Till then I was configuring/compiling with "make xconfig" and with this
"inspiration" from bala, I decided to use "make menuconfig" instead. And
hey, I couldn't believe it: the kernel thus compiled booted fine and attempted
to mount its root-file-system over NFS. Both of us heaved a sigh of relief
and from then on, it was smooth sailing for us. Moral: the "make xconfig"
process somehow damages the kernel when you are compiling monolithic (non-modular)
support for "root-file-system over NFS" and probably also "RARP". "make
menuconfig" does it fine.
After this process of kernel compilation and successful transmission over
the network, some care had to be taken over giving required NFS
permission.

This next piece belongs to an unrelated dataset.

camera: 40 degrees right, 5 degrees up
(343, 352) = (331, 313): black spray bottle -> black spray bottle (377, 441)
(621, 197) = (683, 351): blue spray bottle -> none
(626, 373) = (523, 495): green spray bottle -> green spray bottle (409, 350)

By the way, NFS export permission needs to be given
to the /tftpboot directory of the master, so that the clients can successfully
boot over the network. (this seemed funny to me!) The root-file-system
for all the nodes were created in the directory "nfsroot" in the "/" of
the master as "/nfsroot/node2, /nfsroot/node3", etc. These directories
were identical for all practical purposes except for the mandatory changes
in the "/etc" of each node, such as "/etc/HOSTNAME". So we exported the
following file-systems to the clients from the master: /usr, /home,
and /opt. All the rest of the root directories were created manually (for
node2) and then copied for the other nodes. All the directories (such
as /bin, /sbin, etc) were simply copied from the master using "cp"
(by root, of course) with two very important exceptions: the /dev and /tmp
directories of the nodes. The /dev being a special directory defining devices,
should be cloned using "tar" and the /tmp directory on all the nodes has
to be manually created by the root on all nodes and most importantly, "777"
permission has to be given to /tmp on all the nodes. This was important
for the parallel programming interface (LAM-MPI
) on the nodes to function properly.